EXERCISE INSTRUCTIONS | Give back every record below word for word, with the pictures omitted.

TASK MATERIAL |
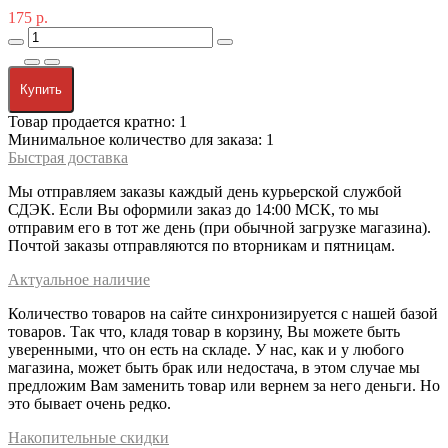
175 р.
Купить
Товар продается кратно: 1
Минимальное количество для заказа: 1
Быстрая доставка
Мы отправляем заказы каждый день курьерской службой
СДЭК. Если Вы оформили заказ до 14:00 МСК, то мы
отправим его в тот же день (при обычной загрузке магазина).
Почтой заказы отправляются по вторникам и пятницам.
Актуальное наличие
Количество товаров на сайте синхронизируется с нашей базой
товаров. Так что, кладя товар в корзину, Вы можете быть
уверенными, что он есть на складе. У нас, как и у любого
магазина, может быть брак или недостача, в этом случае мы
предложим Вам заменить товар или вернем за него деньги. Но
это бывает очень редко.
Накопительные скидки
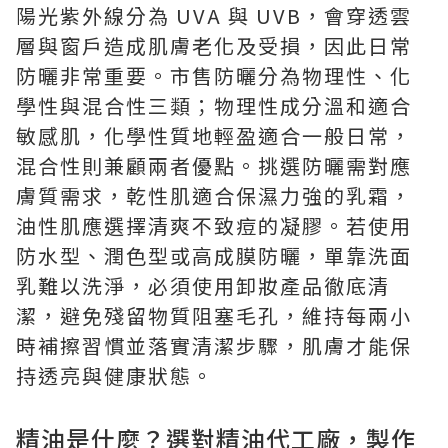
陽光紫外線分為 UVA 與 UVB，會穿透雲
層與窗戶造成肌膚老化及受損，因此日常
防曬非常重要。市售防曬分為物理性、化
學性與混合性三類；物理性成分溫和適合
敏感肌，化學性質地輕盈適合一般日常，
混合性則兼顧兩者優點。挑選防曬需對應
膚質需求，乾性肌適合保濕力強的乳霜，
油性肌應選擇清爽不致痘的凝膠。若使用
防水型、潤色型或高成膜防曬，單靠洗面
乳難以洗淨，必須使用卸妝產品徹底清
潔，避免殘留物質阻塞毛孔，維持每兩小
時補擦習慣並落實清潔步驟，肌膚才能保
持透亮與健康狀態。
精油是什麼？選對精油代工廠，製作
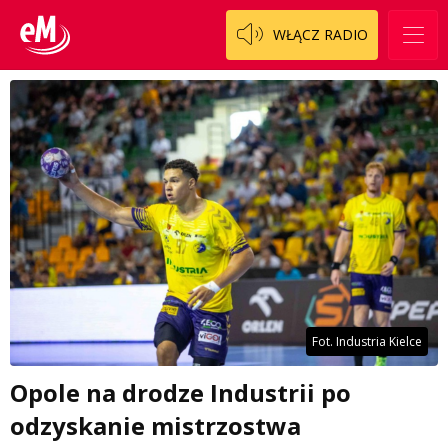
WŁĄCZ RADIO
Fot. Industria Kielce
Opole na drodze Industrii po
odzyskanie mistrzostwa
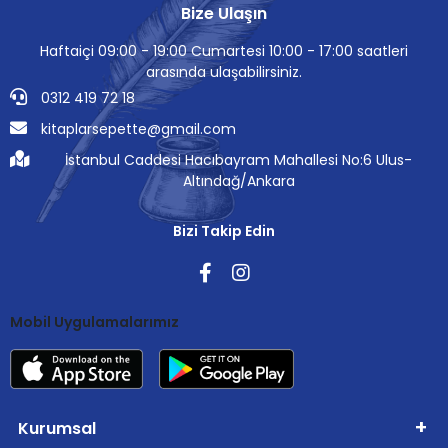
Bize Ulaşın
Haftaiçi 09:00 - 19:00 Cumartesi 10:00 - 17:00 saatleri
arasında ulaşabilirsiniz.
0312 419 72 18
kitaplarsepette@gmail.com
İstanbul Caddesi Hacıbayram Mahallesi No:6 Ulus-
Altındağ/Ankara
Bizi Takip Edin
Mobil Uygulamalarımız
Kurumsal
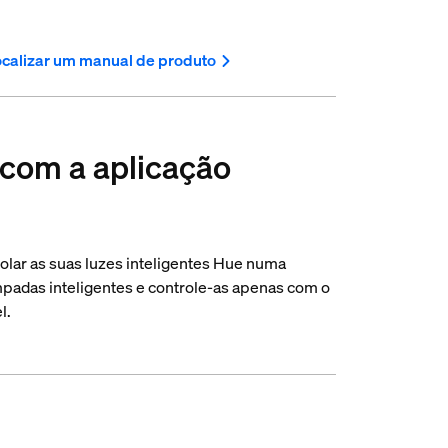
calizar um manual de produto
 com a aplicação
olar as suas luzes inteligentes Hue numa
mpadas inteligentes e controle-as apenas com o
l.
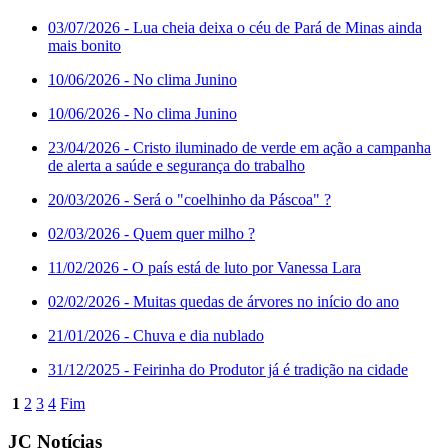
03/07/2026
- Lua cheia deixa o céu de Pará de Minas ainda
mais bonito
10/06/2026
- No clima Junino
10/06/2026
- No clima Junino
23/04/2026
- Cristo iluminado de verde em ação a campanha
de alerta a saúde e segurança do trabalho
20/03/2026
- Será o "coelhinho da Páscoa" ?
02/03/2026
- Quem quer milho ?
11/02/2026
- O país está de luto por Vanessa Lara
02/02/2026
- Muitas quedas de árvores no início do ano
21/01/2026
- Chuva e dia nublado
31/12/2025
- Feirinha do Produtor já é tradição na cidade
1
2
3
4
Fim
JC Notícias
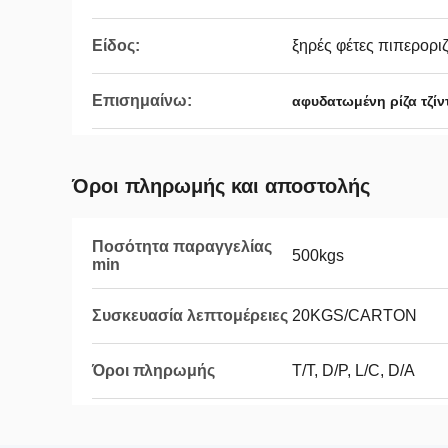
Είδος:
ξηρές φέτες πιπερορι
Επισημαίνω:
αφυδατωμένη ρίζα τζίν
Όροι πληρωμής και αποστολής
Ποσότητα παραγγελίας
500kgs
min
Συσκευασία λεπτομέρειες
20KGS/CARTON
Όροι πληρωμής
T/T, D/P, L/C, D/A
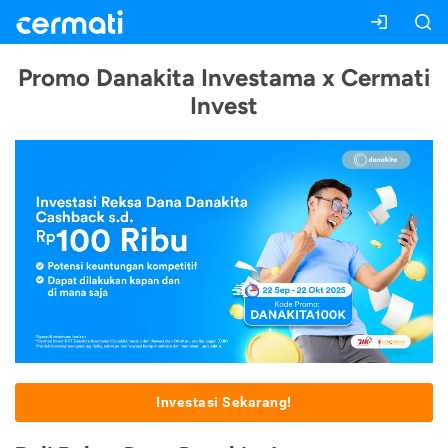
Promo Danakita Investama x Cermati
Invest
Investasi Sekarang!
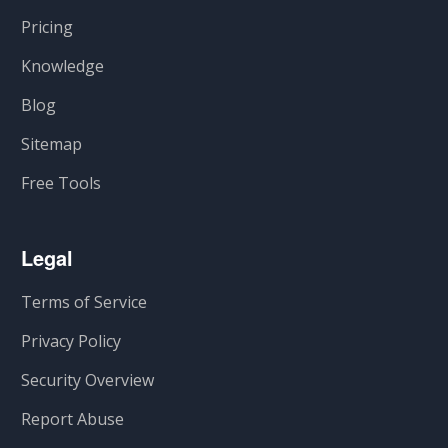
Pricing
Knowledge
Blog
Sitemap
Free Tools
Legal
Terms of Service
Privacy Policy
Security Overview
Report Abuse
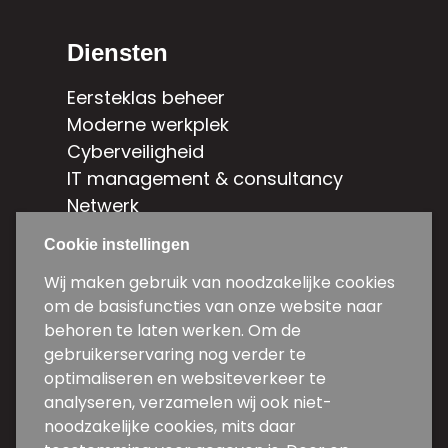
Diensten
Eersteklas beheer
Moderne werkplek
Cyberveiligheid
IT management & consultancy
Netwerk
Hybride cloud
Cookie instellingen
Contact
Wij maken gebruik van noodzakelijke cookies
om de basisfuncties van onze website naar
Weg en Bos 5d-5e
behoren te laten werken. Om de
2661 DG Bergschenhoek
gebruikerservaring nog verder te
optimaliseren en websiteverkeer te
010 31 34 600
analyseren, verzamelen wij ook niet-
noodzakelijke cookies, mits daar
info@backwire.nl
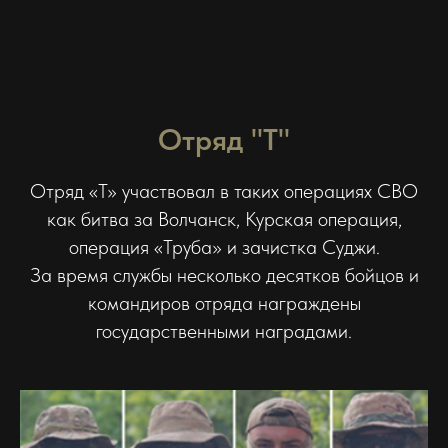
Отряд "Т"
Отряд «Т» участвовал в таких операциях СВО
как битва за Волчанск, Курская операция,
операция «Труба» и зачистка Суджи.
За время службы несколько десятков бойцов и
командиров отряда награждены
государственными наградами.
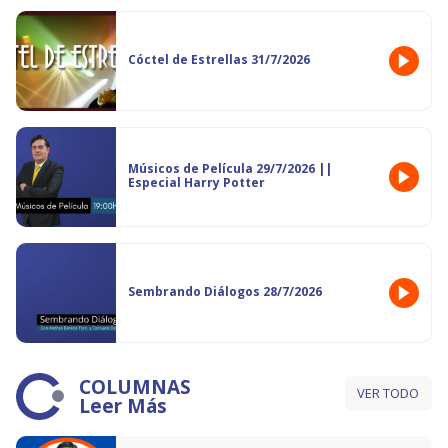
Cóctel de Estrellas 31/7/2026
Músicos de Película 29/7/2026 ||
Especial Harry Potter
Sembrando Diálogos 28/7/2026
COLUMNAS
VER TODO
Leer Más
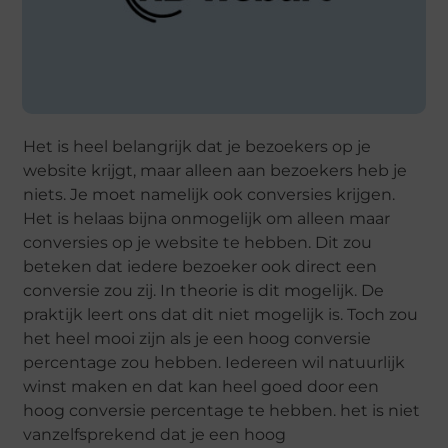
Het is heel belangrijk dat je bezoekers op je
website krijgt, maar alleen aan bezoekers heb je
niets. Je moet namelijk ook conversies krijgen.
Het is helaas bijna onmogelijk om alleen maar
conversies op je website te hebben. Dit zou
beteken dat iedere bezoeker ook direct een
conversie zou zij. In theorie is dit mogelijk. De
praktijk leert ons dat dit niet mogelijk is. Toch zou
het heel mooi zijn als je een hoog conversie
percentage zou hebben. Iedereen wil natuurlijk
winst maken en dat kan heel goed door een
hoog conversie percentage te hebben. het is niet
vanzelfsprekend dat je een hoog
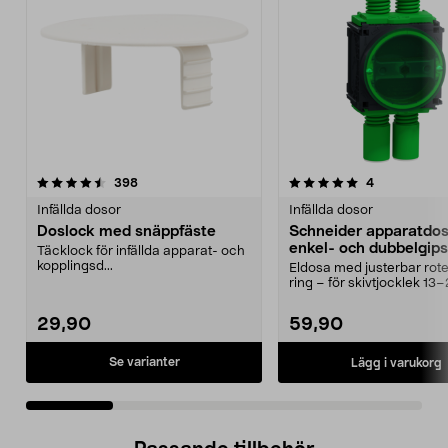
5.0 av 5 stjärnor
recensioner
4.5 av 5 stjärnor
recensioner
398
4
Infällda dosor
Infällda dosor
Doslock med snäppfäste
Schneider apparatdos
enkel- och dubbelgips
Täcklock för infällda apparat- och
kopplingsd...
Eldosa med justerbar rot
ring – för skivtjocklek 1
Schneider Multi...
29,90
59,90
Se varianter
Lägg i varukorg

ANSWER TO THE PROBLEM |
175 р.
Купить
Товар продается кратно: 1
Минимальное количество для заказа: 1
Быстрая доставка
Мы отправляем заказы каждый день курьерской службой
СДЭК. Если Вы оформили заказ до 14:00 МСК, то мы
отправим его в тот же день (при обычной загрузке магазина).
Почтой заказы отправляются по вторникам и пятницам.
Актуальное наличие
Количество товаров на сайте синхронизируется с нашей базой
товаров. Так что, кладя товар в корзину, Вы можете быть
уверенными, что он есть на складе. У нас, как и у любого
магазина, может быть брак или недостача, в этом случае мы
предложим Вам заменить товар или вернем за него деньги. Но
это бывает очень редко.
Накопительные скидки
陽光紫外線分為 UVA 與 UVB，會穿透雲
層與窗戶造成肌膚老化及受損，因此日常
防曬非常重要。市售防曬分為物理性、化
學性與混合性三類；物理性成分溫和適合
敏感肌，化學性質地輕盈適合一般日常，
混合性則兼顧兩者優點。挑選防曬需對應
膚質需求，乾性肌適合保濕力強的乳霜，
油性肌應選擇清爽不致痘的凝膠。若使用
防水型、潤色型或高成膜防曬，單靠洗面
乳難以洗淨，必須使用卸妝產品徹底清
潔，避免殘留物質阻塞毛孔，維持每兩小
時補擦習慣並落實清潔步驟，肌膚才能保
持透亮與健康狀態。
精油是什麼？選對精油代工廠，製作
WŁĄCZ RADIO
Fot. Industria Kielce
Opole na drodze Industrii po
odzyskanie mistrzostwa
Bize Ulaşın
Haftaiçi 09:00 - 19:00 Cumartesi 10:00 - 17:00 saatleri
arasında ulaşabilirsiniz.
0312 419 72 18
kitaplarsepette@gmail.com
İstanbul Caddesi Hacıbayram Mahallesi No:6 Ulus-
Altındağ/Ankara
Bizi Takip Edin
Mobil Uygulamalarımız
Kurumsal
calizar um manual de produto
 com a aplicação
olar as suas luzes inteligentes Hue numa
mpadas inteligentes e controle-as apenas com o
l.
03/07/2026
- Lua cheia deixa o céu de Pará de Minas ainda
mais bonito
10/06/2026
- No clima Junino
10/06/2026
- No clima Junino
23/04/2026
- Cristo iluminado de verde em ação a campanha
de alerta a saúde e segurança do trabalho
20/03/2026
- Será o "coelhinho da Páscoa" ?
02/03/2026
- Quem quer milho ?
11/02/2026
- O país está de luto por Vanessa Lara
02/02/2026
- Muitas quedas de árvores no início do ano
21/01/2026
- Chuva e dia nublado
31/12/2025
- Feirinha do Produtor já é tradição na cidade
1
2
3
4
Fim
JC Notícias
Είδος:
ξηρές φέτες πιπερορι
Επισημαίνω:
αφυδατωμένη ρίζα τζίν
Όροι πληρωμής και αποστολής
Ποσότητα παραγγελίας
500kgs
min
Συσκευασία λεπτομέρειες
20KGS/CARTON
Όροι πληρωμής
T/T, D/P, L/C, D/A
Promo Danakita Investama x Cermati
Invest
Investasi Sekarang!
Pricing
Knowledge
Blog
Sitemap
Free Tools
Legal
Terms of Service
Privacy Policy
Security Overview
Report Abuse
Diensten
Eersteklas beheer
Moderne werkplek
Cyberveiligheid
IT management & consultancy
Netwerk
Hybride cloud
Cookie instellingen
Contact
Wij maken gebruik van noodzakelijke cookies
om de basisfuncties van onze website naar
Weg en Bos 5d-5e
behoren te laten werken. Om de
2661 DG Bergschenhoek
gebruikerservaring nog verder te
optimaliseren en websiteverkeer te
010 31 34 600
analyseren, verzamelen wij ook niet-
noodzakelijke cookies, mits daar
info@backwire.nl
Отряд "Т"
Отряд «Т» участвовал в таких операциях СВО
как битва за Волчанск, Курская операция,
операция «Труба» и зачистка Суджи.
За время службы несколько десятков бойцов и
командиров отряда награждены
государственными наградами.
Cóctel de Estrellas 31/7/2026
Músicos de Película 29/7/2026 ||
Especial Harry Potter
Sembrando Diálogos 28/7/2026
COLUMNAS
VER TODO
Leer Más
Het is heel belangrijk dat je bezoekers op je
website krijgt, maar alleen aan bezoekers heb je
niets. Je moet namelijk ook conversies krijgen.
Het is helaas bijna onmogelijk om alleen maar
conversies op je website te hebben. Dit zou
beteken dat iedere bezoeker ook direct een
conversie zou zij. In theorie is dit mogelijk. De
praktijk leert ons dat dit niet mogelijk is. Toch zou
het heel mooi zijn als je een hoog conversie
percentage zou hebben. Iedereen wil natuurlijk
winst maken en dat kan heel goed door een
hoog conversie percentage te hebben. het is niet
vanzelfsprekend dat je een hoog
5.0 av 5 stjärnor
recensioner
4.5 av 5 stjärnor
recensioner
398
4
Infällda dosor
Infällda dosor
Doslock med snäppfäste
Schneider apparatdos
enkel- och dubbelgips
Täcklock för infällda apparat- och
kopplingsd...
Eldosa med justerbar rot
ring – för skivtjocklek 1
Schneider Multi...
29,90
59,90
Se varianter
Lägg i varukorg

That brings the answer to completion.